> _CHALLENGE_
Could you carry on the article below about Nigeria's literacy and youth programs, starting right after its final sentence?

> _TEXT TO READ_
This is coming as the country appears to have flunked an opportunity to an unnamed country to make millions of others literate under the Revitalizing Adult and Youth Literacy (RAYL). The project was a self-benefitting Funds-in-Trust domiciled with UNESCO to the tune of $6,468,233.

The objective of RAYL was to strengthen National capacities for designing, delivering, evaluating and monitoring quality literacy programmes. The project was designed to make five million adults and youth literate by 2015. The RAYL Project enrolled 5,127, 621 learners, out of which 4,600,770 were made literate in 146 focus local government areas in Nigeria.

In addition, the institutional and individual capacity building activities of the project strengthened the capacities of Federal, State and LGA institutions (NMEC, SAMEs, and NGOs).  These included study visit to UNESCO Institute for Lifelong Learning (UIL) of senior officials from NMEC, State Agencies for Mass Education (SAMEs) and NFE Training Institutions; over 4,800 facilitators were trained; NFE-MIS established at NMEC and FCT SAME; vocational and life skills training given to over 240 learners through apprenticeship; model community learning centres established in 17 States; centre-based management committees established in all the States..

On Monday, however, Osinbajo spoke of another project in a pre-recorded message delivered at the official launch of the Generation Unlimited (GenU) programme in Nigeria, a global multi-sector partnership that was initially launched in September 2018, in collaboration with over 200 partners. The programme has impacted more than 100 million young people globally through innovations and programmes in more than 40 countries across six continents.

Speaking on the GenU programme, the Vice President said “this program is important because it promises to provide 20 million Nigerians with digital skills, link them to entrepreneurial and other job opportunities and assist them in realizing their full potential.

“Over the next couple of years, we will provide digital learning, employment, entrepreneurship and engagement for and with 20 million young Nigerians. This process is not only significant for our socio-economic development as a nation in the coming years but also provides a learning asset for developing future job growth enabling programmes.”

According to him, “Nigeria has one of the world’s largest young populations. And it bears repeating that our country’s youth are the nation’s present and indeed its future. The cost of failing to invest in them is quite simply, unimaginable.

“So, we are excited to be a part of the ambitious goal of reaching young Nigerians with this opportunity. The work is massive, and we know we cannot achieve this objective without strong partnerships. And so, the Presidency, the relevant Ministries and State Governments will be collaborating with Generation Unlimited Nigeria, the private sector, the international community and our young people themselves to make this a reality.”

The Vice President noted that “GenU Nigeria will have three key components; Digital Skills Development, The Workforce Readiness Programme and Youth Engagement. Youth Employment and especially the empowerment of female entrepreneurs is a major aspect of GenU Nigeria.”

Prof. Osinbajo commended private sector partners such as Airtel, the Tony Elumelu Foundation, Jobberman Nigeria, amongst others for their innovative work with young entrepreneurs throughout the country and for their commitment to GenU Nigeria.

The introduction of GenU Nigeria is in collaboration with State Governors including Mr Babajide Sanwo-Olu, Lagos State; Alhaji Abdullahi Umar Ganduje, Kano State; Mr Godwin Obaseki, Edo State, and also development partners such as Mr. Edward Kallon, UN Resident Coordinator. GenU Nigeria has a wide range of Development Partners including the African Development Bank, GIZ, ILO, UNDP, USAID, and private sector organisations.

> _Extracted data entries_
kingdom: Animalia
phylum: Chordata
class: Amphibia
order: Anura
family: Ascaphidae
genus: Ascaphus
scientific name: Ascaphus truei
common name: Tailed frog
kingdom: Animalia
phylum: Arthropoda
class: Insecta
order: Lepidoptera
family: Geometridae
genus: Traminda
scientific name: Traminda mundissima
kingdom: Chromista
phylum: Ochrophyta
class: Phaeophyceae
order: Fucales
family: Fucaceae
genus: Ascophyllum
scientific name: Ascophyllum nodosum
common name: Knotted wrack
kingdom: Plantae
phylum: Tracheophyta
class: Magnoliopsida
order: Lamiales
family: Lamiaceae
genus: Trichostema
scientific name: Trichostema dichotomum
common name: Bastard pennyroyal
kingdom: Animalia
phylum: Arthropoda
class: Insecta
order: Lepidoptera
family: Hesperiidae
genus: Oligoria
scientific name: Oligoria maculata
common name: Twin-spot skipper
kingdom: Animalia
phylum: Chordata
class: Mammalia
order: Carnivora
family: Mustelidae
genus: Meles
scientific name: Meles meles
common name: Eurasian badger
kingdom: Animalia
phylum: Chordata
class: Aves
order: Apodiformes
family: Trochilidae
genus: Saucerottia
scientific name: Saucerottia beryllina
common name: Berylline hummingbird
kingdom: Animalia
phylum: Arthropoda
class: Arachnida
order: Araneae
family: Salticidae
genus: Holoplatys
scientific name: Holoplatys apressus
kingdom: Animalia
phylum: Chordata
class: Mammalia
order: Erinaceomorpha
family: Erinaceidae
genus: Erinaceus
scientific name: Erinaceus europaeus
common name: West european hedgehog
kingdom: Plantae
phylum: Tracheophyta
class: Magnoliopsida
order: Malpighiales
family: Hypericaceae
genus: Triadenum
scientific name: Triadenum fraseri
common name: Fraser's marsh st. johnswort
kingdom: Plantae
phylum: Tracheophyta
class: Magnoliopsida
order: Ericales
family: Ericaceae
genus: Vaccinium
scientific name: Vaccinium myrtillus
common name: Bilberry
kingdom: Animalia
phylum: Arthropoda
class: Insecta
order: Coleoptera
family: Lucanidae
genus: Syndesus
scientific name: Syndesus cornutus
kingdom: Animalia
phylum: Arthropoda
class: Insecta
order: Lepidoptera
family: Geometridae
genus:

> _RESPONSE TO THE TASK_
In Nigeria, the target is to reach 2 million young people aged 10-24years by 2023 and 20 million by 2030 with education, skills training, employment, entrepreneurship, and empowerment.

GenU Nigeria will be implemented in 12 states distributed across the 6 geo-political zones in the country. In the North-west, Kano and Kaduna States; South-west, Lagos and Ogun States; North-east, Borno and Bauchi States; South-east, Ebonyi and Enugu States; North-central, Niger and Benue States and from the South-south, Rivers and Cross River States.

However, Everyday.ng reports that following popular demand for the scale up of the RAYL Project, the Federal Government of Nigeria, in collaboration with UNESCO Regional Office, Abuja, initiated the process for a Second Phase of the project, which was to be information and communication technology (ICT) driven.

Unfortunately, the proposal did not see the light of the day, according to sources in the education sector, because, as one put it,
•NMEC did not see the need for the second phase;

•NMEC did not accompany UNESCO in her drive towards adding value to the lives of the less privileged and making Nigeria a better place to co-exist.
•NMEC made sure the paper approval of RAYL Phase II was never released to UNESCO.

Everyday.ng learnt front an insider, that the RAYL project achieved the following –

•Built the institutional capacity of NMEC, SAME and NGOs
•Established 14 Model Community Learning Centres and 15 mini-model community learning centres in 29 states,
•Made over 4.5 million adult and youth literate
•300 learners graduated in diverse skills through apprenticeship scheme in six States
•452 communities mobilized and had additional learning centres established in all the states
•105 NMEC, SAME and NGOs staff trained in the use of NMEC NFE-MIS Portal
•621 Community Based Management Committee capacity built where most state chairmen are members of NOGALSS
•60 facilitators trained on REFLECT methodology in Anambra state
•Reviewed Literacy by Radio English Primer and translated into four Nigerian languages (Igbo, Hausa, Khana and Yoruba), copied into 100 CDs, printed 10, 000 primer, 2,000 facilitators guide  and distributed
•Leveraged funds and partnerships to complement government efforts such as the UNESCO-P&G ($1,600,000) as spinoff project from Procter & Gamble.
•1,300 laptops from Samsung Electronics distributed to fourteen community model-learning centres, NMEC, State Agencies for Mass Literacy, NGOs and a Digital Village Project.
•UNESCO P&G project graduated 60,000 women and girls in Literacy and Skills Development delivered through ICT, in Rivers and FCT.
•UNESCO-P&G Second phase tagged, School Meet the Learners Approach (SMLA) to empower 50,000 Girls and Women in Literacy and Skills Development through the use of Information Communications Technology (ICTs) in Bauchi State on going.

Another document available to this newspaper disclosed that the second phase of the RAYL project would have positively affected the lives of illiterate adults and youth by providing them with the ability to read, write in English, vocational and life skills, increasing their potential for income.

“These impacts will need to be scaled up to cover the remaining 554 LGAs and to accelerate efforts to achieve the SDGs in general and goal 4 target 8 in particular” the document added..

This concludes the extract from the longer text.